Prompt Injection attack against LLM-integrated Applications

Yi Liu,Gelei Deng,Yuekang Li,Kailong Wang,Zihao Wang,Xiaofeng Wang,Tianwei Zhang,Yepang Liu,Haoyu Wang,Yan Zheng,Yang Liu
2024-03-02
Abstract:Large Language Models (LLMs), renowned for their superior proficiency in language comprehension and generation, stimulate a vibrant ecosystem of applications around them. However, their extensive assimilation into various services introduces significant security risks. This study deconstructs the complexities and implications of prompt injection attacks on actual LLM-integrated applications. Initially, we conduct an exploratory analysis on ten commercial applications, highlighting the constraints of current attack strategies in practice. Prompted by these limitations, we subsequently formulate HouYi, a novel black-box prompt injection attack technique, which draws inspiration from traditional web injection attacks. HouYi is compartmentalized into three crucial elements: a seamlessly-incorporated pre-constructed prompt, an injection prompt inducing context partition, and a malicious payload designed to fulfill the attack objectives. Leveraging HouYi, we unveil previously unknown and severe attack outcomes, such as unrestricted arbitrary LLM usage and uncomplicated application prompt theft. We deploy HouYi on 36 actual LLM-integrated applications and discern 31 applications susceptible to prompt injection. 10 vendors have validated our discoveries, including Notion, which has the potential to impact millions of users.
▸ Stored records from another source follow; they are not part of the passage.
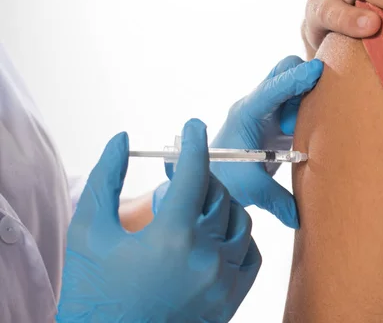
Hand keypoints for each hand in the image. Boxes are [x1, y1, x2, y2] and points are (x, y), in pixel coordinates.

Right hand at [57, 119, 260, 322]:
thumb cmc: (92, 292)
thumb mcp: (88, 230)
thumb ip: (106, 179)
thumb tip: (122, 140)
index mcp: (171, 235)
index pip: (193, 173)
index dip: (193, 144)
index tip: (193, 127)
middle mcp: (205, 256)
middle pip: (218, 195)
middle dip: (200, 178)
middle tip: (181, 179)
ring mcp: (223, 280)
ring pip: (240, 222)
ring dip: (220, 206)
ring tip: (195, 209)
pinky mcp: (231, 299)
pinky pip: (251, 254)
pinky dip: (238, 238)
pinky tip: (215, 236)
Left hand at [156, 56, 322, 228]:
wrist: (212, 179)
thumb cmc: (223, 178)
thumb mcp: (250, 188)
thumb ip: (275, 200)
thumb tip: (297, 217)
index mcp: (247, 113)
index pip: (272, 88)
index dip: (295, 78)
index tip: (318, 70)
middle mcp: (258, 105)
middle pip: (283, 71)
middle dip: (303, 79)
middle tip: (309, 112)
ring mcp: (268, 110)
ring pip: (293, 85)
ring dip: (306, 99)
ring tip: (297, 133)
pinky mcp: (276, 120)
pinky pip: (297, 103)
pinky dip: (308, 109)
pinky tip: (307, 132)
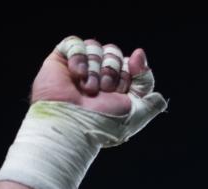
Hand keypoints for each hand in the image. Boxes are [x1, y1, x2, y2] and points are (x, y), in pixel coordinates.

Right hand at [31, 36, 165, 118]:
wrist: (73, 126)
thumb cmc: (103, 123)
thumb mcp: (137, 109)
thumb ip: (146, 84)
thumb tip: (139, 53)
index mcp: (117, 85)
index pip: (131, 64)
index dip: (127, 76)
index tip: (119, 92)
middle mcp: (98, 75)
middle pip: (113, 52)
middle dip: (111, 71)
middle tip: (102, 90)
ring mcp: (80, 67)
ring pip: (95, 47)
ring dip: (94, 69)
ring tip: (87, 89)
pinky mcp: (61, 61)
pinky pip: (75, 43)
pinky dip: (79, 58)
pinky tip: (77, 75)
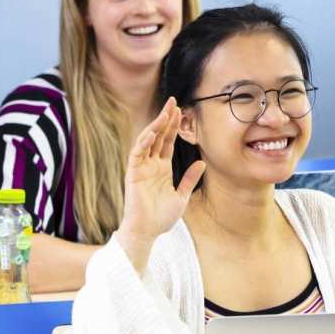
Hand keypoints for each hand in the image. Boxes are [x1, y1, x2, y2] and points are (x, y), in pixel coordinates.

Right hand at [118, 98, 204, 259]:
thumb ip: (190, 179)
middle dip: (165, 119)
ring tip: (165, 112)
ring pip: (147, 141)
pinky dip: (143, 142)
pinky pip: (137, 154)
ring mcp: (141, 169)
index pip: (167, 142)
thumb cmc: (161, 219)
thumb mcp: (182, 196)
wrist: (147, 232)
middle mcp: (150, 166)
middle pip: (158, 137)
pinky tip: (152, 132)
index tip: (180, 110)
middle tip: (172, 101)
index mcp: (162, 169)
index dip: (173, 126)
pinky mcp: (133, 175)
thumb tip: (201, 162)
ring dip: (155, 126)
Our investigation illuminates both the possible risks of prompt injection attacks and the possible tactics for mitigation.
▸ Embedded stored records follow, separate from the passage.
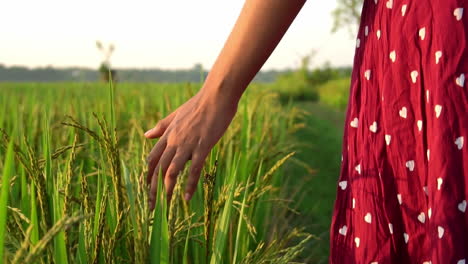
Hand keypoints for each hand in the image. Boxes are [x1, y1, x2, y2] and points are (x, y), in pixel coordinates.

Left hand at [144, 89, 237, 209]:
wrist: (216, 95)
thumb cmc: (199, 104)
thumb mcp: (176, 114)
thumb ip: (161, 126)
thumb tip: (145, 135)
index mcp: (168, 134)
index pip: (153, 158)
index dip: (148, 175)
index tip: (147, 189)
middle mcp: (174, 140)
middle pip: (158, 168)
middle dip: (152, 189)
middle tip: (151, 207)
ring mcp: (188, 144)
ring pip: (172, 171)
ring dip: (167, 190)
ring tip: (166, 206)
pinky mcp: (202, 146)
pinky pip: (194, 169)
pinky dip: (189, 184)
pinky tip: (187, 197)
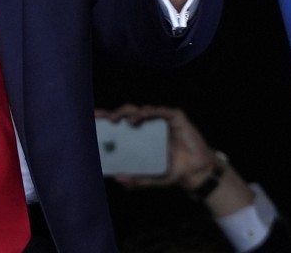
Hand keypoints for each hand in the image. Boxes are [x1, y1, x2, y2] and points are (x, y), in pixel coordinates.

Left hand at [95, 104, 218, 190]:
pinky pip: (162, 111)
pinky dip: (152, 111)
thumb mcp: (152, 178)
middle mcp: (148, 125)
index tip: (94, 118)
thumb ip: (137, 180)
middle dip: (116, 114)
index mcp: (139, 136)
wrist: (196, 173)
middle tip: (108, 120)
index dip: (107, 119)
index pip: (120, 124)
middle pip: (128, 113)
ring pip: (143, 110)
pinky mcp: (176, 117)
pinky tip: (144, 115)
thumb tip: (119, 179)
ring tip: (125, 121)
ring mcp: (162, 120)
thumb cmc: (172, 171)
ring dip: (132, 113)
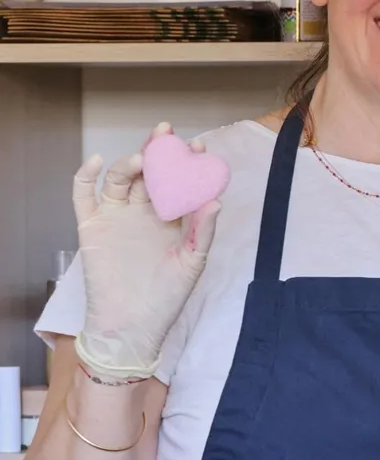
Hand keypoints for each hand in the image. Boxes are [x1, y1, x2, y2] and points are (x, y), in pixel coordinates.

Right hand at [72, 124, 220, 379]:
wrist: (132, 325)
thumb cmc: (166, 297)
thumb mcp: (193, 263)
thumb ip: (203, 232)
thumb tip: (217, 200)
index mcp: (171, 219)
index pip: (179, 182)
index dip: (187, 163)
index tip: (197, 147)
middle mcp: (143, 213)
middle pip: (149, 173)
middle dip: (158, 152)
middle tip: (167, 134)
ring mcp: (116, 217)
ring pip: (120, 180)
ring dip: (129, 163)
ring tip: (143, 158)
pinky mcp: (92, 227)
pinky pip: (84, 196)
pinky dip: (86, 176)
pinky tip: (98, 162)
Cryptography and Security,Artificial Intelligence,Computation and Language,Software Engineering
What problem does this paper attempt to address?
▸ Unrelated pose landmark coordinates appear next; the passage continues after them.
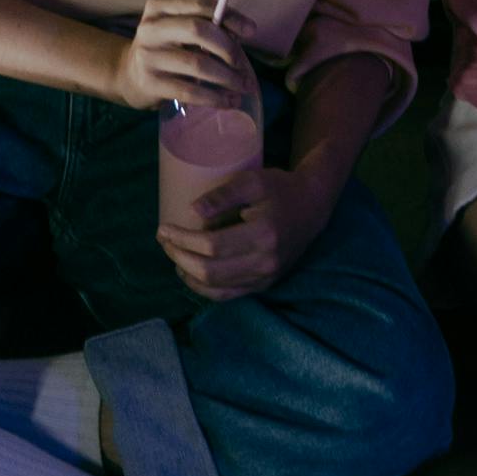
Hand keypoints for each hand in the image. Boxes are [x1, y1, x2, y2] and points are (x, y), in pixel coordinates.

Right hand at [110, 0, 260, 120]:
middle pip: (197, 30)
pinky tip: (229, 102)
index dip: (228, 15)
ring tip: (244, 86)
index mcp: (159, 6)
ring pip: (197, 64)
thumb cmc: (166, 47)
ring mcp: (148, 57)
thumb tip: (243, 33)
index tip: (251, 30)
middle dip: (228, 48)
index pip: (198, 4)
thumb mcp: (178, 29)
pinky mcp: (150, 84)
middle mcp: (150, 28)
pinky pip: (190, 92)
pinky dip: (215, 98)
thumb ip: (206, 25)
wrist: (129, 75)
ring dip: (227, 77)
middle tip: (243, 65)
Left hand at [157, 159, 333, 301]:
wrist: (313, 206)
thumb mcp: (254, 180)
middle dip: (180, 257)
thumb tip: (193, 210)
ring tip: (174, 256)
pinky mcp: (265, 283)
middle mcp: (266, 262)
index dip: (183, 239)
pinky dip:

The paper attempts to address the security risks posed by Prompt Injection Attacks in large language model (LLM) integrated applications. Specifically: 1. **Limitations of Existing Attack Methods**: Existing prompt injection attack methods are limited in their effectiveness in practical applications because different applications interpret prompts differently, and many applications have strict input and output format requirements, which restrict the effectiveness of traditional attack methods. 2. **Development of New Attack Techniques**: To overcome these limitations, the paper proposes a new black-box prompt injection attack technique called HOUYI. HOUYI achieves its attack goals through three key components (pre-built prompts, context-separated prompts, and malicious payloads), which can effectively bypass existing defense mechanisms. 3. **Validation in Practical Applications**: The paper deployed HOUYI in 36 real-world LLM integrated applications and found that 31 applications had prompt injection vulnerabilities. Additionally, 10 vendors have confirmed these findings, including Notion, which could potentially affect millions of users. In summary, the paper aims to reveal the risks of prompt injection attacks and proposes a new attack method to promote the development of stronger defense measures.